CIBLE · PROSPECTION ET ACQUISITION
Prospection B2B énergie
↳ segmenter, sourcer, scripter, mesurer
La prospection B2B d'un nouveau cabinet de courtage en énergie se construit méthodiquement. Choisir le bon segment de démarrage, sourcer les bons signaux d'achat, calibrer son discours, mesurer ses taux par canal et réallouer le temps. Cette page propose une trame opérationnelle pour les six premiers mois, avec les pièges fréquents et les ordres de grandeur observés en mai 2026.
Le bon segment de démarrage
La première erreur d'un nouveau courtier est de viser trop large ou trop haut. Tous les segments ne sont pas équivalents pour démarrer.
C5 — résidentiel-tertiaire et petites PME
Puissance souscrite ≤ 36 kVA en électricité, consommation gaz ≤ 250 MWh/an. C'est le segment le plus accessible pour un nouveau cabinet. Décisions rapides (souvent en quelques semaines), dossiers techniques simples, cotation au TURPE 7 standard sans complexité particulière, fournisseurs nombreux et compétitifs. Le revers : COMMISSION unitaire plus modeste, donc volume nécessaire pour atteindre un revenu confortable.

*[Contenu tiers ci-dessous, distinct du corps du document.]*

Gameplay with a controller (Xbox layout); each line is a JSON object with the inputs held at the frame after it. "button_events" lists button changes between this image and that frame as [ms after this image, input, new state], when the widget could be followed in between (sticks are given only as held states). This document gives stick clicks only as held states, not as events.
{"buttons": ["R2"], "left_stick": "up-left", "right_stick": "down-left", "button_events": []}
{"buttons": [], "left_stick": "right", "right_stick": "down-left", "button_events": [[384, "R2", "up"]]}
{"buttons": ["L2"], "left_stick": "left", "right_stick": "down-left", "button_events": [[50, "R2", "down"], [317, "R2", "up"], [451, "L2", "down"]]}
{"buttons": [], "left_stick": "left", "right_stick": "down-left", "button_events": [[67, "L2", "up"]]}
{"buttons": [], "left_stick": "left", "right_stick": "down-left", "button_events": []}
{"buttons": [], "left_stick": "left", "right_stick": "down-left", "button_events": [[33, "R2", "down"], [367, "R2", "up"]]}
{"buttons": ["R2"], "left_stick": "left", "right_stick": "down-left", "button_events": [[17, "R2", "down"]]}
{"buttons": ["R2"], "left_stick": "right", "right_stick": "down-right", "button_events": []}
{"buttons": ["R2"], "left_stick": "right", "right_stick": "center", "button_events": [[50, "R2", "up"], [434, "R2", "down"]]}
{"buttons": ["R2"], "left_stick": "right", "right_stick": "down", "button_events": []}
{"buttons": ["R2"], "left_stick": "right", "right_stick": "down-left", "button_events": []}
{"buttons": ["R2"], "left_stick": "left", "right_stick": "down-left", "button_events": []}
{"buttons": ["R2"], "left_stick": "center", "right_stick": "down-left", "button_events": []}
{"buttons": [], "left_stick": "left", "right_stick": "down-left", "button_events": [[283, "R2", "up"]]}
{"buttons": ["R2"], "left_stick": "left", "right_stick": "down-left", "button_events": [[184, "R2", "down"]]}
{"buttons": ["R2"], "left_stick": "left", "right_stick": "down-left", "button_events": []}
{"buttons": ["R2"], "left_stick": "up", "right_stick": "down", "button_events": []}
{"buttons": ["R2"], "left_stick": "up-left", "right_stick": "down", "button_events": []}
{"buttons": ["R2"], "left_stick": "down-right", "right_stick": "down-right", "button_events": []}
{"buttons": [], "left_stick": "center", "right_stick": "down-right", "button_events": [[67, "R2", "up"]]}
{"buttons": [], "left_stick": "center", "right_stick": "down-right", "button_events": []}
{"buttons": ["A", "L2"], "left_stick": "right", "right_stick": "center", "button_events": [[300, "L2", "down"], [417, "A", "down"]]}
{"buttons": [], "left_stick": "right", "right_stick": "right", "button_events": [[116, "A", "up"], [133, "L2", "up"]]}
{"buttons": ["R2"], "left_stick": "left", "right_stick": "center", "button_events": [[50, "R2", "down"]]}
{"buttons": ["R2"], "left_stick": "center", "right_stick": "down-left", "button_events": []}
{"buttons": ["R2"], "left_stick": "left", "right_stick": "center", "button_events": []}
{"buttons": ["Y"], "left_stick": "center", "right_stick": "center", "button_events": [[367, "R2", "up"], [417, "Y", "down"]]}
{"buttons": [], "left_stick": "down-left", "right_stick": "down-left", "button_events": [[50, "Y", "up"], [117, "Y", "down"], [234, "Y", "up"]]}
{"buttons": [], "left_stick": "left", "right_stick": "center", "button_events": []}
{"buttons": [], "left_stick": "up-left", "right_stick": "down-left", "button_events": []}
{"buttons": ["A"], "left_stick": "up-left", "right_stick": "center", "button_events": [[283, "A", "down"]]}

C4 — PME tertiaires et industrielles
Puissance souscrite 36 à 250 kVA, consommation gaz 250 à 5 000 MWh/an. Palier naturel après quelques mois de C5. Cycles plus longs (deux à six mois), dossiers techniques plus exigeants (courbes de charge, options tarifaires LU/MU4/CU4 à arbitrer, multisite fréquent), interlocuteurs plus structurés (DAF, responsables achats). COMMISSION unitaire plus substantielle, taux de transformation plus bas.
HTA — grands comptes industriels
Puissance souscrite > 250 kVA. Cycles de vente longs (six à dix-huit mois), réponses à appel d'offres formalisées, exigences de track record et de références sectorielles. À éviter dans les douze premiers mois sauf situation très spécifique (carnet d'adresses préexistant, partenariat structurant).
Notre recommandation : démarrer en C5 sur trois à six mois, ajouter le C4 progressivement à mesure que la maîtrise technique s'installe, garder la HTA pour plus tard.
Sourcer les bons signaux d'achat
Tous les prospects ne sont pas mûrs au même moment. Identifier les signaux d'achat utiles évite de brûler du temps sur des appels froids stériles.
Les fins de contrat. C'est le signal le plus actionnable. Un contrat énergie a une durée déterminée (1, 2, 3 ans selon le type). La période optimale pour aborder un prospect se situe trois à six mois avant l'échéance. Sourcer ces dates est imparfait sans accès aux données contractuelles, mais la qualification téléphonique permet de la récupérer rapidement. Une fois l'autorisation ACD signée, la fin de contrat est confirmée via les données récupérées auprès d'Enedis.
Les déménagements et changements de site. Un transfert de site, une création d'établissement, une fusion-acquisition génèrent presque toujours une réinterrogation des contrats énergie. Les bases SIRENE et les avis BODACC sont des sources publiques exploitables.
Les hausses tarifaires médiatisées. Une révision TURPE marquante, une période de hausse des prix de gros (PEG, EEX) génèrent un afflux de demandes spontanées. Un cabinet présent à ce moment-là capte une part de ces demandes — à condition d'avoir une présence digitale minimale.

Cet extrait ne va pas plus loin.